Di questo Garimberti avrebbe anche brevemente discusso con il dg Mauro Masi. Tocca a quest'ultimo, infatti, avanzare le proposte di nomina. A quanto si apprende, sarebbe stato lo stesso Masi a escludere nomine per la prossima settimana. Ambienti della direzione generale, d'altronde, già in mattinata smentivano seccamente voci di «accordi» o pressing del Pdl sulle nomine: «Le eventuali nomine - si faceva notare - saranno come sempre informate alle normative vigenti e alle procedure aziendali secondo criteri di professionalità e del più ampio consenso possibile».

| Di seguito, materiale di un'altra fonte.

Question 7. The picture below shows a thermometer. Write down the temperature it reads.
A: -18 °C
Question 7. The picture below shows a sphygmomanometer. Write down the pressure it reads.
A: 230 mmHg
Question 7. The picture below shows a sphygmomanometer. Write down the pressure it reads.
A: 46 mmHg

Nel dibattito interviene anche il diretto interessato, Paolo Ruffini, che non si mostra turbato dai pronostici di chi lo vorrebbe molto presto senza una poltrona: «A me non risulta che la nomina di RaiTre sia all'ordine del giorno», taglia corto escludendo che la questione sia legata in alcun modo al congresso del Pd. Poi si «orgoglioso» del lavoro svolto in questi sette anni e non rinuncia a lanciare una frecciatina, anche perchè Raitre è la rete che al meglio rappresenta il servizio pubblico. Insomma, l'avvicendamento non sarebbe legato a logiche aziendali, «se poi c'è un tentativo di spoil system o di normalizzazione della rete staremo a vedere».

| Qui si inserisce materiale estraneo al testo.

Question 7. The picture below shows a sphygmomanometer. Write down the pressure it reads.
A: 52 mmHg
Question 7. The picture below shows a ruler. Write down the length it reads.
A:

Di certo, esiste un partito pro-Ruffini. Gli uomini vicini a Franceschini, per lo più, punterebbero a una conferma del direttore uscente: «sarebbe strano, nonchè singolare e curioso, se qualcuno pensasse di 'cacciare' il direttore di Raitre Paolo Ruffini per aver declinato in questi anni un vero servizio pubblico premiato dagli ascolti e dalla stessa critica - afferma il vicepresidente della Vigilanza, Giorgio Merlo -. Non c'è ricambio politico che tenga e che si giustifica, anche se qualcuno pensa di sostituirlo con professionisti della stessa area culturale». Quasi un messaggio ai compagni di partito (a quanto pare l'area dalemiana, in primis) che puntano a un rinnovamento, per rete e Tg. In questi giorni, dopo il tandem Di Bella-Berlinguer, sono circolati i nomi di Giovanni Minoli e Enrico Mentana. E non mancano le indiscrezioni più maliziose che fanno notare come sia stato proprio l'ex conduttore di Matrix a intervistare Massimo D'Alema, ieri, alla Festa dell'Unità.